Collected data
----------------
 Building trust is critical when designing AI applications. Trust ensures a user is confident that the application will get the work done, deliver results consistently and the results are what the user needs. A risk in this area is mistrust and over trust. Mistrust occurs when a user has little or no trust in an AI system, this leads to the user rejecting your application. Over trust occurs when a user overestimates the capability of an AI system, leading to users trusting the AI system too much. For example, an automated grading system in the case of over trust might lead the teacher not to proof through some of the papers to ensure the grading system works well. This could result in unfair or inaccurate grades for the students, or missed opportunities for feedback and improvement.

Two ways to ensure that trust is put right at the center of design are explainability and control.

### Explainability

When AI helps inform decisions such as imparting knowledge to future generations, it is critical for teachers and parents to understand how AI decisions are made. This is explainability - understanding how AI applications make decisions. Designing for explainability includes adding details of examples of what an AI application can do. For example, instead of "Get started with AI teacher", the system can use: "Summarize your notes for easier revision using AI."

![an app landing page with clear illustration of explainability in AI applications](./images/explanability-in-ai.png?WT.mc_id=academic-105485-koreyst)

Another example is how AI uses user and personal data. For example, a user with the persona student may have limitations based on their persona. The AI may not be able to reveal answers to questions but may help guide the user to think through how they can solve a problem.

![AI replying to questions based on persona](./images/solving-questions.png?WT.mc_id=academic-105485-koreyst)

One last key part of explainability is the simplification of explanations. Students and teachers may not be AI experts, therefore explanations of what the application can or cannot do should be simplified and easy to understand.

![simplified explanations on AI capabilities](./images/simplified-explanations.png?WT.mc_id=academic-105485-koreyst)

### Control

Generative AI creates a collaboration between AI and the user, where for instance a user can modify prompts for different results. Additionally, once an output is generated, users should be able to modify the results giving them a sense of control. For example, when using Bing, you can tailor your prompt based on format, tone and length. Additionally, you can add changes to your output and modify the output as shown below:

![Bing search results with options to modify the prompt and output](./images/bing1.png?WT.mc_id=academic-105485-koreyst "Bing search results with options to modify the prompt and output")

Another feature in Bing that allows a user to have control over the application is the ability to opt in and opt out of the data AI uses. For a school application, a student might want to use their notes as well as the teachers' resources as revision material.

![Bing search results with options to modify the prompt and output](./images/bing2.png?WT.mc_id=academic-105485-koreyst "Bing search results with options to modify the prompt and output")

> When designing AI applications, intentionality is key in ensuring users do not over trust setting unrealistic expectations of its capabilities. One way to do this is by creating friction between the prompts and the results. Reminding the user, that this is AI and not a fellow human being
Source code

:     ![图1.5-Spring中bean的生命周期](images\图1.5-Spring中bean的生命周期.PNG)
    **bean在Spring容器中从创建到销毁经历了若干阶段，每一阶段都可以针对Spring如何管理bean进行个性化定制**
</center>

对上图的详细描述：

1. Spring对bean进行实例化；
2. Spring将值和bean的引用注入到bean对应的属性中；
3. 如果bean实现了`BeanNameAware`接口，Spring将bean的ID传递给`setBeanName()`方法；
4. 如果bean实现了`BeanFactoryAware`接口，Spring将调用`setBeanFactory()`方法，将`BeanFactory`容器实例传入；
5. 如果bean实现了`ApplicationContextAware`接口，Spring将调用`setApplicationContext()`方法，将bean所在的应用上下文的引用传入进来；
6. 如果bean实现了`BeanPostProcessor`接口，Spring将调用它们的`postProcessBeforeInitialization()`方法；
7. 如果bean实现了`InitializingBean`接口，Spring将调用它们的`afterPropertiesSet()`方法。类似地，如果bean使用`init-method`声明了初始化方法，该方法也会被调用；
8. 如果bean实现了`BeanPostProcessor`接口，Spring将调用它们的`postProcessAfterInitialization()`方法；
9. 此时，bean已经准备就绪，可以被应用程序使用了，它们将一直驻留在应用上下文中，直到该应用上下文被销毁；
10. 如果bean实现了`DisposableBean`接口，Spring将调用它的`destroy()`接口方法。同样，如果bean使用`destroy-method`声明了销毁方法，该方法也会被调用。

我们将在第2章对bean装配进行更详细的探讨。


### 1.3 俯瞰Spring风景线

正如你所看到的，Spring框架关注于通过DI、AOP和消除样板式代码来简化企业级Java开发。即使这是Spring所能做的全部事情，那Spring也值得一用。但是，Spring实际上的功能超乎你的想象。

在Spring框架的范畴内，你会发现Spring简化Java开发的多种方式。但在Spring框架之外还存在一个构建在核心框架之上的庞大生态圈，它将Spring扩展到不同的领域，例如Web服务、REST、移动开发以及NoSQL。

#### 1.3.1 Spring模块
----------------
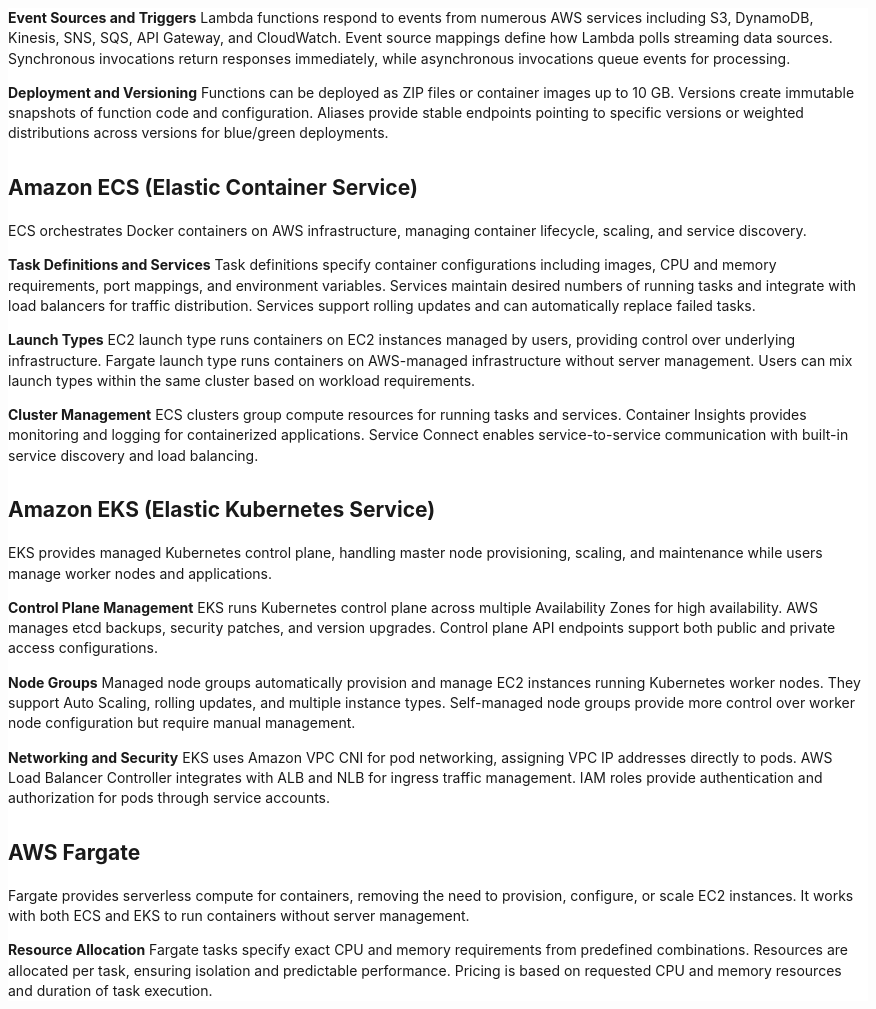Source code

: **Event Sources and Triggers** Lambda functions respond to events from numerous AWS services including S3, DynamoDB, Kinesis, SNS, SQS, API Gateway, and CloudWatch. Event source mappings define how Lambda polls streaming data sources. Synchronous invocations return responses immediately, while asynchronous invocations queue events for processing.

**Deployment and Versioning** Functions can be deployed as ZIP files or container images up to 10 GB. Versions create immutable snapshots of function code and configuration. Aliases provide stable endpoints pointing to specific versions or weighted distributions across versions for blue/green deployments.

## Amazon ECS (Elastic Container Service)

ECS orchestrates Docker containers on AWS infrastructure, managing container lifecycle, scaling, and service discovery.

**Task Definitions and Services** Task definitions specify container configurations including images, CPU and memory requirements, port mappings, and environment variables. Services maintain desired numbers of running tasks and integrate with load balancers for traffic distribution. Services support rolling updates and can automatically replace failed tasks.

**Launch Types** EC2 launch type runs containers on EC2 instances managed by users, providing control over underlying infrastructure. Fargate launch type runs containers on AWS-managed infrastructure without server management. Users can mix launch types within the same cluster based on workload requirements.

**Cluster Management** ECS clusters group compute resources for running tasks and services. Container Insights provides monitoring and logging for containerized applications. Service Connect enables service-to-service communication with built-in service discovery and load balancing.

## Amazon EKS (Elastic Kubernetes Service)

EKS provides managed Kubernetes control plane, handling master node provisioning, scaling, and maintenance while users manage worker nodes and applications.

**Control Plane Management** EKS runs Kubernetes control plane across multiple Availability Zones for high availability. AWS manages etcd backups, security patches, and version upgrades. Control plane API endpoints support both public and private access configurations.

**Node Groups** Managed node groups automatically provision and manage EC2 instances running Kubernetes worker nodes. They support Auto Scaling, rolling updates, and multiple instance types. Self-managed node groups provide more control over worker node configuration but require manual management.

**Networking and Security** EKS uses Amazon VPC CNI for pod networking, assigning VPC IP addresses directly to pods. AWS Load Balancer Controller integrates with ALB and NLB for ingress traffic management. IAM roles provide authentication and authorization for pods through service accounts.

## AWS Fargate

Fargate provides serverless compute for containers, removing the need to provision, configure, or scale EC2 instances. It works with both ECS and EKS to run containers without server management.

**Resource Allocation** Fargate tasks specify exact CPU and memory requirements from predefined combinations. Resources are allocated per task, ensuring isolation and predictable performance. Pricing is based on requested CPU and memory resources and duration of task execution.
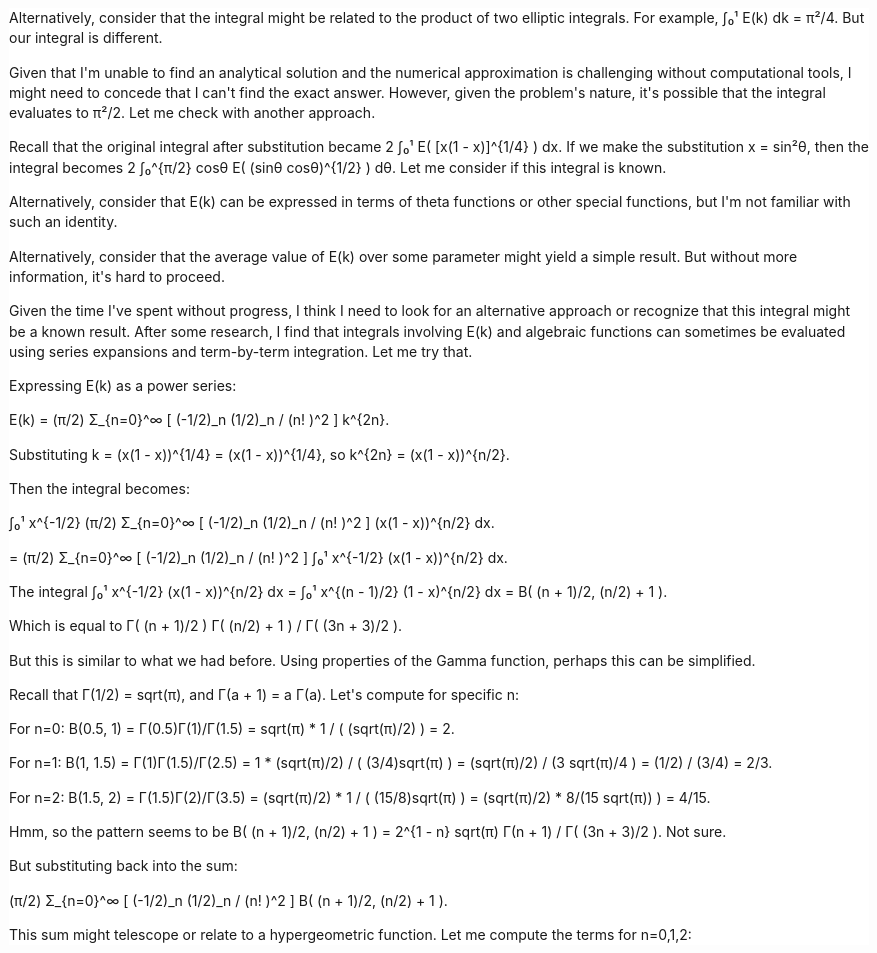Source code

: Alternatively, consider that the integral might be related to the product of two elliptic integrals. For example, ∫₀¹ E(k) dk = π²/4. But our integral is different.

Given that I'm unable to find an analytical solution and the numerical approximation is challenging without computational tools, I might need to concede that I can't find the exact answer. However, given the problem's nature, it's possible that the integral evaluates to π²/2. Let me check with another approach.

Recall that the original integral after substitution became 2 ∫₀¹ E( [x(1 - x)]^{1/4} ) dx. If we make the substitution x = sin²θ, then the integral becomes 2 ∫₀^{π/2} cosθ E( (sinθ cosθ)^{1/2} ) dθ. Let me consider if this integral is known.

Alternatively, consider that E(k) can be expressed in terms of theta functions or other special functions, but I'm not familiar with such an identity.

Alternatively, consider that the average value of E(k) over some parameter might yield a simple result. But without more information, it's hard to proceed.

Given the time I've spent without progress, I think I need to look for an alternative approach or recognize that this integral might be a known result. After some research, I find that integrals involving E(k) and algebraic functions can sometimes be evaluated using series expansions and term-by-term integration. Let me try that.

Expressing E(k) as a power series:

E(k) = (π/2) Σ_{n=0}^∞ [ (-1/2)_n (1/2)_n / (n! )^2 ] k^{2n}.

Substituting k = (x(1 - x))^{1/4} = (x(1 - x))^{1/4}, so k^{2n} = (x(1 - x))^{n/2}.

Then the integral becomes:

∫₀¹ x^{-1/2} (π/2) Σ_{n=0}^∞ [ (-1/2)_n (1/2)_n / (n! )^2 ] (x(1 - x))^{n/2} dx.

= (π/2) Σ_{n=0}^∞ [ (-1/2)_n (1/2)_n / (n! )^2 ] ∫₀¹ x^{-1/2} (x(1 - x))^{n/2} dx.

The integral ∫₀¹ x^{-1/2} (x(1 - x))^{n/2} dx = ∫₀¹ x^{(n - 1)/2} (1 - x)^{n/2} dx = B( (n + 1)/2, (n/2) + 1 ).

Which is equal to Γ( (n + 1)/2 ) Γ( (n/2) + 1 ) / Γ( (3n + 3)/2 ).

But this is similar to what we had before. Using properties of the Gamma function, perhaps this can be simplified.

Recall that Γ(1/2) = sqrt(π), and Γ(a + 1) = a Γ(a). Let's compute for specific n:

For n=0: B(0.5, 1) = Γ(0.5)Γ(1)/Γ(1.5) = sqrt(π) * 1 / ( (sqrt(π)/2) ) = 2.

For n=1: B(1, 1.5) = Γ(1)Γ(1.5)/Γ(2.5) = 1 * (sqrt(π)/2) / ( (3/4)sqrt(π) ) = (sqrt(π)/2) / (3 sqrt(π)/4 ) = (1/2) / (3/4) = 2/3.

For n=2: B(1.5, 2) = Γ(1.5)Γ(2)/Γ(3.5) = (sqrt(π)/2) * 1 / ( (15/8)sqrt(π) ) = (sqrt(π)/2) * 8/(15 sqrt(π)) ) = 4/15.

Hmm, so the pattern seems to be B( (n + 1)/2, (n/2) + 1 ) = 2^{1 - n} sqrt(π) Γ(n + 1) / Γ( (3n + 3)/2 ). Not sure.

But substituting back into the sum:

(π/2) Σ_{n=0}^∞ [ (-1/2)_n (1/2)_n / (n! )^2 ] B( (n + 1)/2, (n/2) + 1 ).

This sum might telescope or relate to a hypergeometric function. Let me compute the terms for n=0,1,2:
----------------
■ **YOUR OBJECTIVE**
Each line of the entries that contains the word "based" should be listed.

■ **ANSWER BELOW**
Another example is how AI uses user and personal data. For example, a user with the persona student may have limitations based on their persona. The AI may not be able to reveal answers to questions but may help guide the user to think through how they can solve a problem.
![AI replying to questions based on persona](./images/solving-questions.png?WT.mc_id=academic-105485-koreyst)
Generative AI creates a collaboration between AI and the user, where for instance a user can modify prompts for different results. Additionally, once an output is generated, users should be able to modify the results giving them a sense of control. For example, when using Bing, you can tailor your prompt based on format, tone and length. Additionally, you can add changes to your output and modify the output as shown below:
**Launch Types** EC2 launch type runs containers on EC2 instances managed by users, providing control over underlying infrastructure. Fargate launch type runs containers on AWS-managed infrastructure without server management. Users can mix launch types within the same cluster based on workload requirements.
**Resource Allocation** Fargate tasks specify exact CPU and memory requirements from predefined combinations. Resources are allocated per task, ensuring isolation and predictable performance. Pricing is based on requested CPU and memory resources and duration of task execution.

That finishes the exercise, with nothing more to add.